Shearman said his team met these investors through networking with other Bergen Catholic High School (Oradell) alumni.  “They were in our extended network. We pitched them over dinner, and they were fairly quick to get involved.”

Fusar has already attracted investors for their upcoming round, and the three cofounders are also exploring online equity crowdfunding platforms (e.g., SeedInvest) to try to top off the round.

“We’ve hit all of our first-tranche milestones, and we’re ready to ramp things up as soon as we close,” Shearman said, although he noted that the terms and details of the upcoming bridge round have not yet been finalized.

On the product side, Fusar has been busy prototyping their custom optical components and their new helmet shell. “We’re building out a really talented in-house development team, and the progress we’re making has exceeded our expectations,” Shearman said. He added that the startup has reached all its six product-development milestones.

Fusar has demonstrated its working prototypes for executives at a number of well-known helmet companies, and the cofounders believe that there is a future in serving as the “Intel Inside” of smart helmets. Fusar has even created a few bespoke prototypes for these potential partner companies, retrofitting the startup’s hardware to existing helmets. Whether or not a partnership comes out of these talks, the Fusar team is running full steam ahead on the development of their own product, and it’s scaling the product towards mass production.

On the hiring side, Fusar brought on another cofounder, Ryan Snelson, who has joined the team as director of UX. He has extensive experience in developing mobile products for companies such as Citymaps, Myspace and Google. Snelson, who has been riding motorcycles since he was a child, will focus on product strategy and design for wearable tech, mobile and social.  At a recent meetup, Shearman talked about the extreme vetting process Fusar undertook to see if Snelson would fit into the company’s culture, including  the team taking a long motorcycle ride with Snelson.
-------
## Directions
Continue the text about the startup Fusar, beginning after its last sentence. The records after this point are separate material and have no connection to the text.
-------
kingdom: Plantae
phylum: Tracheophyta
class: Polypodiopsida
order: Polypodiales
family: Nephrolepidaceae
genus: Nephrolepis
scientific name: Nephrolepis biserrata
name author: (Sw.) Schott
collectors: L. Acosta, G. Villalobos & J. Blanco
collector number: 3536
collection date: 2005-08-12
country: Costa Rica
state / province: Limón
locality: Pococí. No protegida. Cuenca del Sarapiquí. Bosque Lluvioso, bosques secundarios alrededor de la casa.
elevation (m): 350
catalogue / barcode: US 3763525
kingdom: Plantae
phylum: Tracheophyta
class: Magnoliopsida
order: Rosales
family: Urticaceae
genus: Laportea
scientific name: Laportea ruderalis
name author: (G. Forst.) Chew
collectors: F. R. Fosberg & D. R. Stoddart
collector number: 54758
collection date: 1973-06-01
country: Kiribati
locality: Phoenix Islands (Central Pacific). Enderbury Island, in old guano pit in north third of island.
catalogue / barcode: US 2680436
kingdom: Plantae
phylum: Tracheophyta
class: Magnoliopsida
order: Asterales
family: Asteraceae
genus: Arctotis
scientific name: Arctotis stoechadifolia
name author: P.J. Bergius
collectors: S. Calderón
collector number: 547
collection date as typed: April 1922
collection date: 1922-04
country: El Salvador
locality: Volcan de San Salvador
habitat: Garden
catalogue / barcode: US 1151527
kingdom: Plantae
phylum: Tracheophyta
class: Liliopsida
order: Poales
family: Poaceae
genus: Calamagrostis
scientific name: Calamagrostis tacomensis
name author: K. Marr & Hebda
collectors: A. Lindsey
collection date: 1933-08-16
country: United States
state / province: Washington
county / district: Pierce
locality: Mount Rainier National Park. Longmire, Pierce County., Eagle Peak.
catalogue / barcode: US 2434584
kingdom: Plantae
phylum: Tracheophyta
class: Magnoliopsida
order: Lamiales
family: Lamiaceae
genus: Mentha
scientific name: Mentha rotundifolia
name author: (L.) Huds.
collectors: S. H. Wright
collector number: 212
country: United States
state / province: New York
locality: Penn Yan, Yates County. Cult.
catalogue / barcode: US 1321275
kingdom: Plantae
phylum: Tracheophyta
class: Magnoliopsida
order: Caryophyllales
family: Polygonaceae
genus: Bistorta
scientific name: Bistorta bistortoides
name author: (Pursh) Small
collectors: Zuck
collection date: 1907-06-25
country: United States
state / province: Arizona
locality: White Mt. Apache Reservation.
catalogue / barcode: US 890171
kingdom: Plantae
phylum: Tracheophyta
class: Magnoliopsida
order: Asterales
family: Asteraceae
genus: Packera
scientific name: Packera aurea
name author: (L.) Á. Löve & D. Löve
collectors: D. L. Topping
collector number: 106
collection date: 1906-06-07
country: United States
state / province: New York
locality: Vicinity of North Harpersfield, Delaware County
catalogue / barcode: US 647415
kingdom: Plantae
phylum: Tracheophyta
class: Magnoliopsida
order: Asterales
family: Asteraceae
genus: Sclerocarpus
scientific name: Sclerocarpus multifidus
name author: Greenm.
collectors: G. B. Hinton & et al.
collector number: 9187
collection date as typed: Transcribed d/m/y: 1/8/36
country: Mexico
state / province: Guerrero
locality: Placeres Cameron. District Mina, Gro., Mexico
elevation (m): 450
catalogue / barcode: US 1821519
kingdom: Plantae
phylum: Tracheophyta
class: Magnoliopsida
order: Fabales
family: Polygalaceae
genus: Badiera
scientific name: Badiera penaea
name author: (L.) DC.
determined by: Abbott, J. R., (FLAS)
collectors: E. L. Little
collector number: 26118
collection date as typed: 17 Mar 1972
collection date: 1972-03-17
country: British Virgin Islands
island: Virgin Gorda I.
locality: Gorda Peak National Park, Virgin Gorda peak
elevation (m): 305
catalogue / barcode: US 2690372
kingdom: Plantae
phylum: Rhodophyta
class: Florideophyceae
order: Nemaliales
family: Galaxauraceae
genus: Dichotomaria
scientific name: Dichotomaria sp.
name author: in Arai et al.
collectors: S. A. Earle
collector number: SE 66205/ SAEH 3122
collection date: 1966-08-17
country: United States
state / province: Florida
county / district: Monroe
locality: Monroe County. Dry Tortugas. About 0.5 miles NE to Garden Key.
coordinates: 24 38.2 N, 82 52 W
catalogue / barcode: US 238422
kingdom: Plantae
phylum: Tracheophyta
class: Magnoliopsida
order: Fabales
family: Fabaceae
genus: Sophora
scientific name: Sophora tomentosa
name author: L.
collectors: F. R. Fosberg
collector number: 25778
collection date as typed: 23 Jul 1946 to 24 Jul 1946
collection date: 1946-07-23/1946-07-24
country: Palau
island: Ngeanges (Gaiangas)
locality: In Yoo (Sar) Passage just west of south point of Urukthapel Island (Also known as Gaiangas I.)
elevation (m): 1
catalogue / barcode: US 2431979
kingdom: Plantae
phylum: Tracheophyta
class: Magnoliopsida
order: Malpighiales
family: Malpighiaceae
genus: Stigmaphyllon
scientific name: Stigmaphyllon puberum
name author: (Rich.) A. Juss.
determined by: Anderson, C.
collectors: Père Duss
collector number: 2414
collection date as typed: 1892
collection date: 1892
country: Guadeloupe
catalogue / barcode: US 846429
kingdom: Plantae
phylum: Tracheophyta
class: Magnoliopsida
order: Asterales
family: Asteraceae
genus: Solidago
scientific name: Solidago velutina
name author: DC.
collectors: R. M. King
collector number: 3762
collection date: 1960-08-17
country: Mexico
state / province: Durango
-------
## Exercise response
“We have also hired a new lead software developer, as well as a former motorcycle industry executive, who is taking the reins on business development and marketing, and we’re in the process of bringing on a CTO,” Shearman said. With several other part-timers on board, when the company is running full bore, there are eight people in the office, “and it’s a really exciting place to be.”  asked Shearman why Fusar is going for an equity-based crowdfunding approach to fundraising for its bridge round going into its “A” round. “We really want to scale in 2015,” he answered. “We are viewing this as a product that has a huge growth opportunity. Having a crowdfunding campaign allows us to increase our exposure to interested investors, who are passionate about motorcycles and motor sports, beyond our extended networks. They’ll get excited about getting involved in what we believe is the future of motorcycle helmet technology.”

Shearman said that there have been some tremendous successes in crowdfunding, both rewards-based and equity-based, and he added that the “door for rewards-based crowdfunding is also open. That’s something we are considering as a means for financing production as the product nears completion.”

Shearman mentioned that negotiating with seasoned investors as a first-time entrepreneur can be daunting and intimidating. He offered this advice: “You don’t want angel investors who get too much into the weeds. Find angel investors who believe in the team and believe in the growth opportunity. You have to be wary of potential investors who want to pick apart the minor details of your financial model” because a model that projects sales three years out is going to change. “It’s too much to ask for at this stage.”

What you really need to convey, he said, is that you’ve thought about the important milestones and risks and associated costs. “We had to clearly show that we understood the challenges that were ahead of us, and that we knew how to react accordingly,” but spending time on minute details can “drag out negotiations and cause you to burn money while you are trying to close a round.”